6. Applications, Challenges, and Prospects
Transfer learning from speech to animal sounds has direct impact on conservation, behavioral ecology, and biodiversity monitoring:
- Automated monitoring: Passive acoustic monitoring systems (using speech-pretrained models) automate detection and classification of birds, frogs, bats, or marine mammals, even in low-resource, noisy, or remote deployments (Chalmers et al., 2021, Ghani et al., 2023).
- Few-shot and Zero-shot Learning: Pretrained representations enable rapid adaptation to novel species or call types, providing practical tools for rare or endangered taxa with minimal annotation (Nolasco et al., 2023, Moummad et al., 2023).
- Individual and Group Identity: Identity vectors and SSL embeddings facilitate tracing individuals or social groups in primates and social mammals, supporting non-invasive behavioral studies (Leroux et al., 2021, Sarkar et al., 2023).

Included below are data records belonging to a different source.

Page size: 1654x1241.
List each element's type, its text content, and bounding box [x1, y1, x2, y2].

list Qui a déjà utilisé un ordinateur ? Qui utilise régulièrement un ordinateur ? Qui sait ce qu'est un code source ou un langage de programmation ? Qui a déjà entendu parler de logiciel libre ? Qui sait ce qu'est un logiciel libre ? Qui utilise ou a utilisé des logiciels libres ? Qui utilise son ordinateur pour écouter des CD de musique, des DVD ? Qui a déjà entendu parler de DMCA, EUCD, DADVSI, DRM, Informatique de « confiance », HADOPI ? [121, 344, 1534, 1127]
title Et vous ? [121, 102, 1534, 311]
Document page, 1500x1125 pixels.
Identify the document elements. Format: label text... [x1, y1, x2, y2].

- Sound Synthesis and Conversion: Generative frameworks (e.g., CVAE-based H2NH-VC) now permit realistic synthesis and manipulation of animal vocalizations from human speech or designed audio, supporting applications from scientific playback to creative sound design (Kang et al., 30 May 2025, Hagiwara et al., 2022).
Remaining challenges include domain mismatch in temporal/spectral regularities (e.g., highly non-stationary or ultrasonic signals), the need for annotation standards (multi-species, temporal), and the balance between generalist representations and species/taxa-specialized fine-tuning (Ghani et al., 21 Sep 2024). Domain-specific performance can be enhanced by regularization, supervised contrastive learning (to avoid collapse and maximize transfer), few-shot adaptation, and data augmentation.

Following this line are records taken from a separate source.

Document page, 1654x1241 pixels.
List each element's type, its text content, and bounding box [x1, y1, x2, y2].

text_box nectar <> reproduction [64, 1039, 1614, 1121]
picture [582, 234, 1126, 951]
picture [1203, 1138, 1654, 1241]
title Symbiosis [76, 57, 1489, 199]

Future work aims to extend curriculum learning paradigms, multi-modal integration (audio plus language or vision), more interpretable latent spaces, and ethical/societal consideration in generation and deployment of cross-domain bioacoustic models.
7. Summary Table: Key Methods and Empirical Findings
Method/Model | Speech Pretraining? | Animal-Specific Tuning? | Bioacoustic Test Domains | Key Transfer Result/Metric |
---|---|---|---|---|
Fast Chirplet Transform + CNN | Optional (FCT) | Yes | Birds, Whales, Speech | –28% epochs (Birds), +7.8% MAP (Bird10) |
HuBERT, WavLM, XEUS | Yes | Optional/None | Bats, Birds, Mammals | UAR 62‒95%; matches/surpasses animal models |
Perch, BirdNET (bird models) | No (birds) | None/Few-shot | Non-bird taxa | ROC-AUC up to .98–.99 even for bats/whales |
Prototypical Networks | Possible speech | Few-shot adaptation | Diverse taxa | F-measure to 60+% with only 5 shots |
CVAE H2NH-VC | Yes | Non-human reference | Birdsong, Lion, Synt. | MOS-Q/N/S: 3.16/3.16/3.78; SOTA naturalness |
BioLingual, NatureLM-audio | Speech/Lang/Music | Universal/fine-tuning | BEANS-Zero, AnimalSpeak | Zero-shot SOTA (>68% Top-1, SOTA on BEANS-Zero) |
All listed findings are direct results reported in the referenced studies and their experimental tables.
Transfer learning from speech to animal sounds has matured into a robust strategy for bioacoustic modeling: leveraging shared acoustic structure between domains, it enables resource-efficient, accurate, and scalable solutions for automated monitoring and biological discovery. As representations and models grow in scale and interpretability, the prospects for multi-domain ecological AI continue to expand.